In Vienna, Horse-Drawn Carriages Deliver Food to Locked Down Residents
Even though tourists are missing from the city center, the Fiaker – the city’s horse-drawn carriages that still connote fin-de-siècle Vienna – are out and about, delivering food prepared by the InterContinental Vienna’s kitchens to the city’s elderly.
The Fiaker have long been a fixture of the cityscape, drivers with bowler hats and formal dress offering tourists a unique glimpse of the city and the opportunity to – for the duration of the ride – become a part of the city’s majestic past.
The lockdown in Vienna means there are no guests in the city’s grand hotels, including the InterContinental, located adjacent to the Stadtpark and which, when it opened in 1964, was the first hotel belonging to an international chain to open in the city. It was also one of the city’s first skyscrapers.
Brigitte Trattner, the hotel’s general manager, said that the Fiaker drivers were the first to respond to the hotel’s call for volunteers.

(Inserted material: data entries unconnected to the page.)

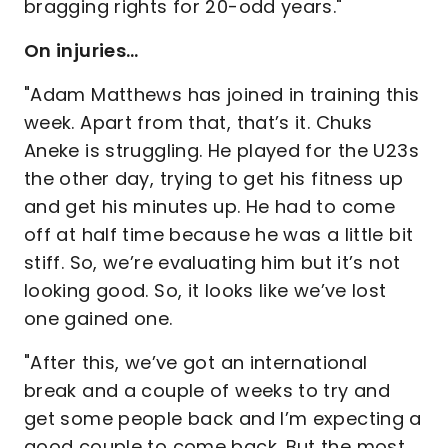
bragging rights for 20-odd years."
On injuries…
"Adam Matthews has joined in training this
week. Apart from that, that’s it. Chuks
Aneke is struggling. He played for the U23s
the other day, trying to get his fitness up
and get his minutes up. He had to come
off at half time because he was a little bit
stiff. So, we’re evaluating him but it’s not
looking good. So, it looks like we’ve lost
one gained one.
"After this, we’ve got an international
break and a couple of weeks to try and
get some people back and I’m expecting a
good couple to come back. But the most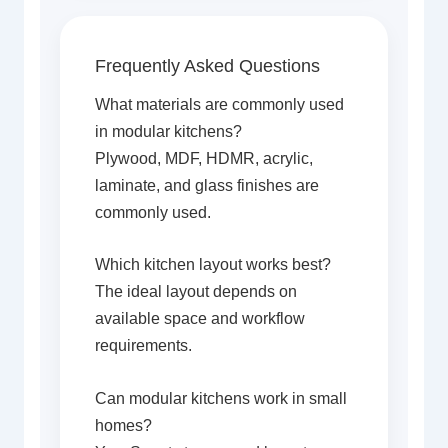
Frequently Asked Questions
What materials are commonly used
in modular kitchens?
Plywood, MDF, HDMR, acrylic,
laminate, and glass finishes are
commonly used.
Which kitchen layout works best?
The ideal layout depends on
available space and workflow
requirements.
Can modular kitchens work in small
homes?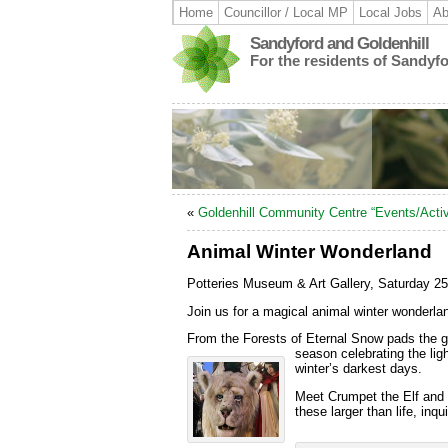
Home
Councillor / Local MP
Local Jobs
Ab
Sandyford and Goldenhill
For the residents of Sandyf
«
Goldenhill Community Centre “Events/Activ
Animal Winter Wonderland
Potteries Museum & Art Gallery, Saturday
Join us for a magical animal winter wonderl
From the Forests of Eternal Snow pads the gi
season celebrating the lig
winter’s darkest days.
Meet Crumpet the Elf and h
these larger than life, inq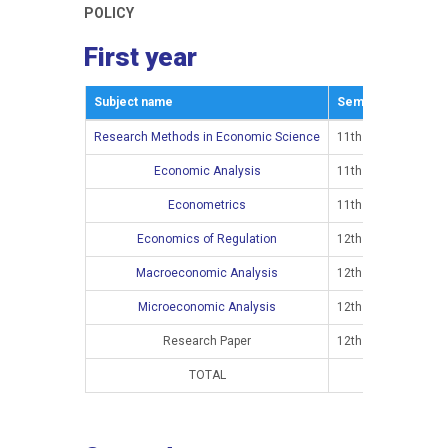
POLICY
First year
Subject name
Semestar
E
Research Methods in Economic Science
11th semester
Economic Analysis
11th semester
Econometrics
11th semester
Economics of Regulation
12th semester
Macroeconomic Analysis
12th semester
Microeconomic Analysis
12th semester
Research Paper
12th semester
TOTAL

A fiaker is a horse-drawn four-wheeled carriage for hire. They are featured prominently in popular and classical music including in Gustav Pick’s song, the “Fiakerlied,” as well as in the operas of Johann Strauß II. In Richard Strauss’ opera “Arabella,” the second act takes place at the fiaker-drivers’ ball.
The volunteer drivers include Christian Gerzabek, who is a Stellvertreter in Vienna’s 13th district for the conservative ÖVP or People’s Party as well as several others.
Starting after Easter, the food deliveries will switch to medical staff on the night shift at a nearby hospital.
Jonathan Spira contributed to this story.